Prompt A:
Answer these questions about the piece on the theater critic and statistics:
(i) What is Ed Sobel's title?
(ii) Which publication does Terry Teachout write for?
(iii) How many plays are on Teachout's meta-list?
Prompt B: Reproduce the records word for word, starting at the line that contains "针对创建人本人、创建人直接上" and continuing through the end of the records.

Supplied text:

◇ ◇ ◇ ◇ ◇ ◇ ◇

What Happens When a Theater Critic Tries to Use Statistics?
By Ed Sobel, Associate Artistic Director
To put it simply, bad math and a questionable conclusion.
In a recent column Terry Teachout, the generally respected arts journalist at the Wall Street Journal wrote: Facts, it’s said, are stubborn things. Anyone curious about the state of American theater will find plenty of stubborn facts to chew on – some of which are tastier than others – in American Theatre’s annual list of the 10 plays and musicals, not counting Shakespeare revivals and seasonal shows, that are produced most frequently in the U.S… I recently spent a couple of hours poring over American Theatre’s lists and came up with this meta-list of the 11 plays produced most often between 2000-01 and 2009-10…
Mr. Teachout counts a lack of “classic plays” on his meta-list, and concludes:
American theaters have a pronounced bias in favor of new and newish plays by American authors, especially ones that have high public profiles… But it also appears that far too many of those same companies may be steering clear of the classical revivals that are no less central to the continuing health of a theatrical culture – and that is very bad news indeed.

◇ ◇ ◇ ◇ ◇ ◇ ◇

Dataset excerpts
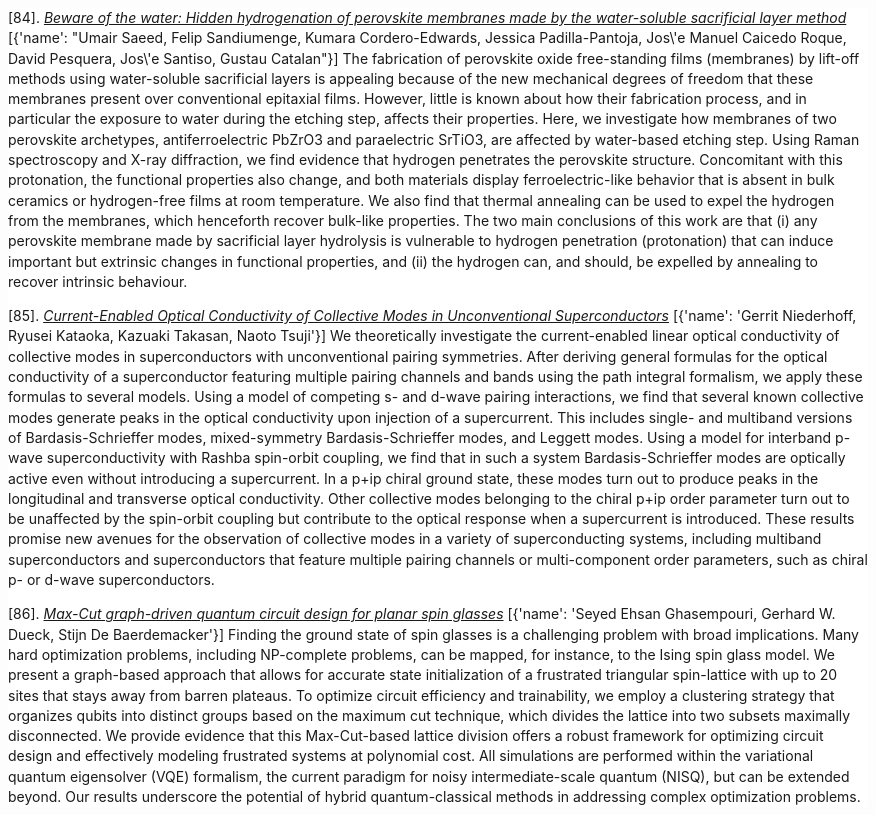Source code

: [84]. [*Beware of the water: Hidden hydrogenation of perovskite membranes made by the water-soluble sacrificial layer method*](https://arxiv.org/abs/2503.04197 "Beware of the water: Hidden hydrogenation of perovskite membranes made by the water-soluble sacrificial layer method")
[{'name': "Umair Saeed, Felip Sandiumenge, Kumara Cordero-Edwards, Jessica Padilla-Pantoja, Jos\\'e Manuel Caicedo Roque, David Pesquera, Jos\\'e Santiso, Gustau Catalan"}]
The fabrication of perovskite oxide free-standing films (membranes) by lift-off methods using water-soluble sacrificial layers is appealing because of the new mechanical degrees of freedom that these membranes present over conventional epitaxial films. However, little is known about how their fabrication process, and in particular the exposure to water during the etching step, affects their properties. Here, we investigate how membranes of two perovskite archetypes, antiferroelectric PbZrO3 and paraelectric SrTiO3, are affected by water-based etching step. Using Raman spectroscopy and X-ray diffraction, we find evidence that hydrogen penetrates the perovskite structure. Concomitant with this protonation, the functional properties also change, and both materials display ferroelectric-like behavior that is absent in bulk ceramics or hydrogen-free films at room temperature. We also find that thermal annealing can be used to expel the hydrogen from the membranes, which henceforth recover bulk-like properties. The two main conclusions of this work are that (i) any perovskite membrane made by sacrificial layer hydrolysis is vulnerable to hydrogen penetration (protonation) that can induce important but extrinsic changes in functional properties, and (ii) the hydrogen can, and should, be expelled by annealing to recover intrinsic behaviour.

[85]. [*Current-Enabled Optical Conductivity of Collective Modes in Unconventional Superconductors*](https://arxiv.org/abs/2504.06642 "Current-Enabled Optical Conductivity of Collective Modes in Unconventional Superconductors")
[{'name': 'Gerrit Niederhoff, Ryusei Kataoka, Kazuaki Takasan, Naoto Tsuji'}]
We theoretically investigate the current-enabled linear optical conductivity of collective modes in superconductors with unconventional pairing symmetries. After deriving general formulas for the optical conductivity of a superconductor featuring multiple pairing channels and bands using the path integral formalism, we apply these formulas to several models. Using a model of competing s- and d-wave pairing interactions, we find that several known collective modes generate peaks in the optical conductivity upon injection of a supercurrent. This includes single- and multiband versions of Bardasis-Schrieffer modes, mixed-symmetry Bardasis-Schrieffer modes, and Leggett modes. Using a model for interband p-wave superconductivity with Rashba spin-orbit coupling, we find that in such a system Bardasis-Schrieffer modes are optically active even without introducing a supercurrent. In a p+ip chiral ground state, these modes turn out to produce peaks in the longitudinal and transverse optical conductivity. Other collective modes belonging to the chiral p+ip order parameter turn out to be unaffected by the spin-orbit coupling but contribute to the optical response when a supercurrent is introduced. These results promise new avenues for the observation of collective modes in a variety of superconducting systems, including multiband superconductors and superconductors that feature multiple pairing channels or multi-component order parameters, such as chiral p- or d-wave superconductors.

[86]. [*Max-Cut graph-driven quantum circuit design for planar spin glasses*](https://arxiv.org/abs/2504.12096 "Max-Cut graph-driven quantum circuit design for planar spin glasses")
[{'name': 'Seyed Ehsan Ghasempouri, Gerhard W. Dueck, Stijn De Baerdemacker'}]
Finding the ground state of spin glasses is a challenging problem with broad implications. Many hard optimization problems, including NP-complete problems, can be mapped, for instance, to the Ising spin glass model. We present a graph-based approach that allows for accurate state initialization of a frustrated triangular spin-lattice with up to 20 sites that stays away from barren plateaus. To optimize circuit efficiency and trainability, we employ a clustering strategy that organizes qubits into distinct groups based on the maximum cut technique, which divides the lattice into two subsets maximally disconnected. We provide evidence that this Max-Cut-based lattice division offers a robust framework for optimizing circuit design and effectively modeling frustrated systems at polynomial cost. All simulations are performed within the variational quantum eigensolver (VQE) formalism, the current paradigm for noisy intermediate-scale quantum (NISQ), but can be extended beyond. Our results underscore the potential of hybrid quantum-classical methods in addressing complex optimization problems.

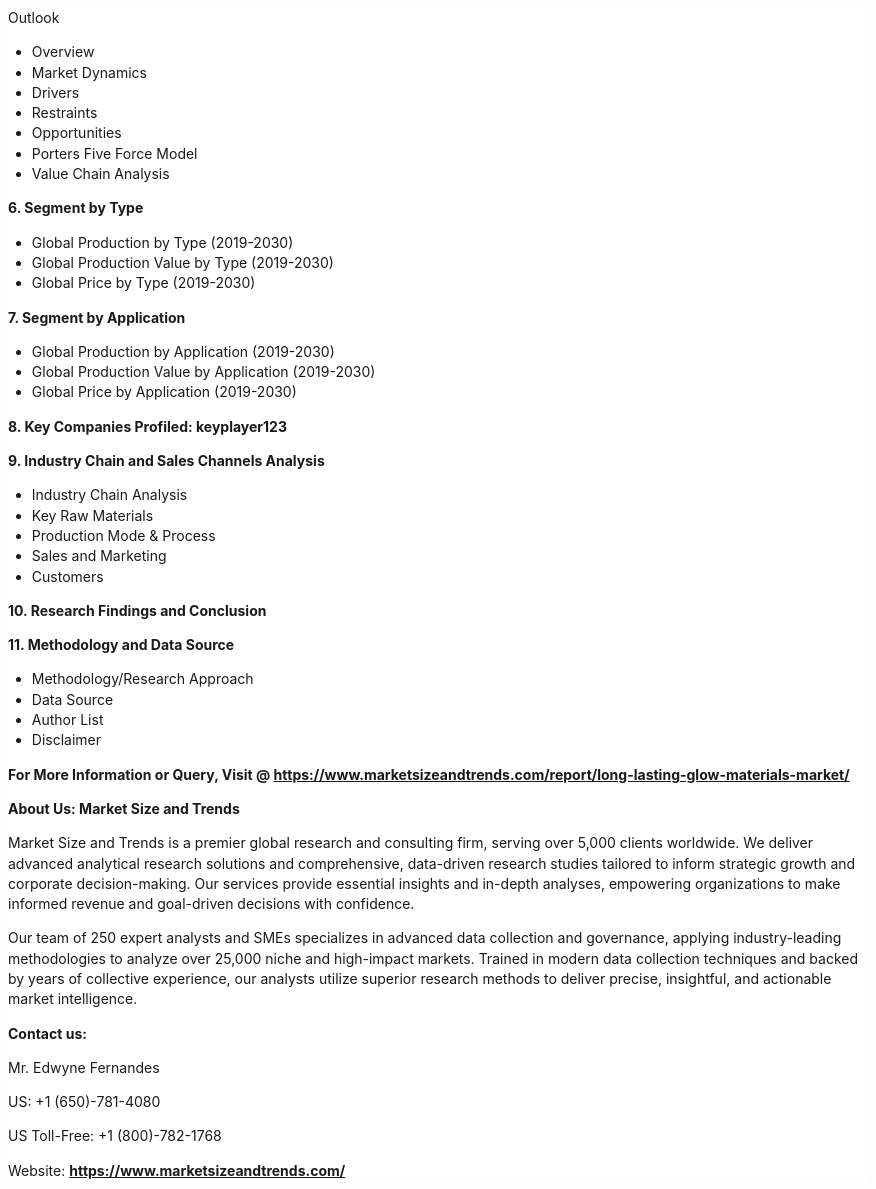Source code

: Outlook</strong></p><ul><li>Overview</li><li>Market Dynamics</li><li>Drivers</li><li>Restraints</li><li>Opportunities</li><li>Porters Five Force Model</li><li>Value Chain Analysis&nbsp;</li></ul><p><strong>6. Segment by Type</strong></p><ul><li>Global Production by Type (2019-2030)</li><li>Global Production Value by Type (2019-2030)</li><li>Global Price by Type (2019-2030)</li></ul><p><strong>7. Segment by Application</strong></p><ul><li>Global Production by Application (2019-2030)</li><li>Global Production Value by Application (2019-2030)</li><li>Global Price by Application (2019-2030)</li></ul><p><strong>8. Key Companies Profiled: keyplayer123</strong></p><p><strong>9. Industry Chain and Sales Channels Analysis</strong></p><ul><li>Industry Chain Analysis</li><li>Key Raw Materials</li><li>Production Mode &amp; Process</li><li>Sales and Marketing</li><li>Customers</li></ul><p><strong>10. Research Findings and Conclusion</strong></p><p><strong>11. Methodology and Data Source</strong></p><ul><li>Methodology/Research Approach</li><li>Data Source</li><li>Author List</li><li>Disclaimer</li></ul></p><p><strong>For More Information or Query, Visit @ <a href="https://www.marketsizeandtrends.com/report/long-lasting-glow-materials-market/">https://www.marketsizeandtrends.com/report/long-lasting-glow-materials-market/</a></strong></p><p><strong>About Us: Market Size and Trends</strong></p><p>Market Size and Trends is a premier global research and consulting firm, serving over 5,000 clients worldwide. We deliver advanced analytical research solutions and comprehensive, data-driven research studies tailored to inform strategic growth and corporate decision-making. Our services provide essential insights and in-depth analyses, empowering organizations to make informed revenue and goal-driven decisions with confidence.</p><p>Our team of 250 expert analysts and SMEs specializes in advanced data collection and governance, applying industry-leading methodologies to analyze over 25,000 niche and high-impact markets. Trained in modern data collection techniques and backed by years of collective experience, our analysts utilize superior research methods to deliver precise, insightful, and actionable market intelligence.</p><p><strong>Contact us:</strong></p><p>Mr. Edwyne Fernandes</p><p>US: +1 (650)-781-4080</p><p>US Toll-Free: +1 (800)-782-1768</p><p>Website: <strong><a href="https://www.marketsizeandtrends.com/">https://www.marketsizeandtrends.com/</a></strong></p>
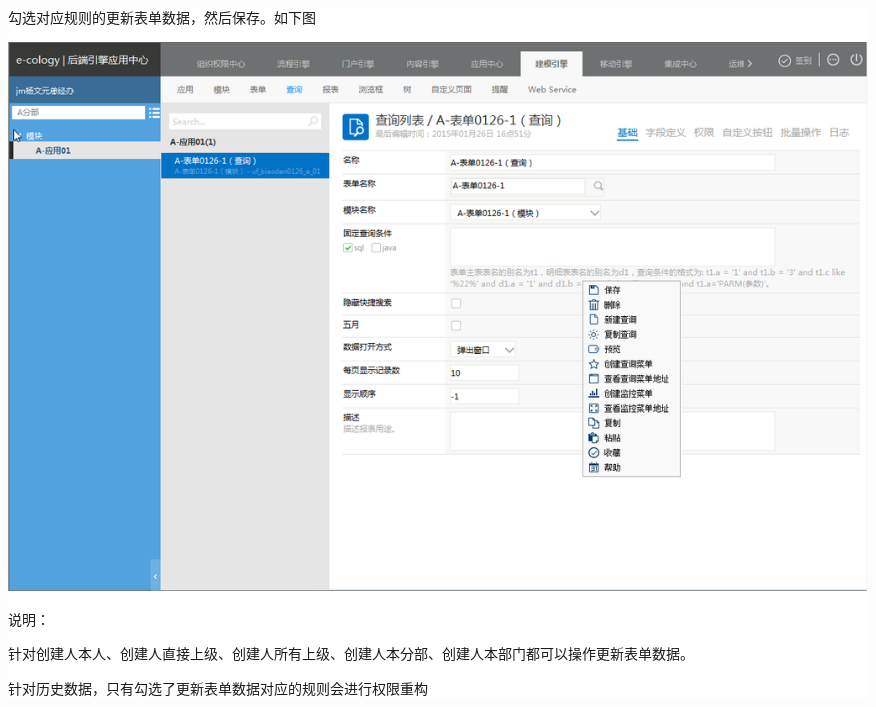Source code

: 勾选对应规则的更新表单数据，然后保存。如下图

![E:\重要文件备份\ecology正式系统知识树图片(余海群提供)\20042\images\1408998](../assets/ezhong_yao_wen_jian_bei_4efd5c_ecology_zheng_shi_xi_tong_zhi_shi_shu_tu_724728_yu_hai_qun_ti_4f9b295c_2.png)

说明：

针对创建人本人、创建人直接上级、创建人所有上级、创建人本分部、创建人本部门都可以操作更新表单数据。

针对历史数据，只有勾选了更新表单数据对应的规则会进行权限重构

◇ ◇ ◇ ◇ ◇ ◇ ◇

Task answer A:
(i) Associate Artistic Director
(ii) The Wall Street Journal
(iii) 11

Task answer B:
针对创建人本人、创建人直接上级、创建人所有上级、创建人本分部、创建人本部门都可以操作更新表单数据。

针对历史数据，只有勾选了更新表单数据对应的规则会进行权限重构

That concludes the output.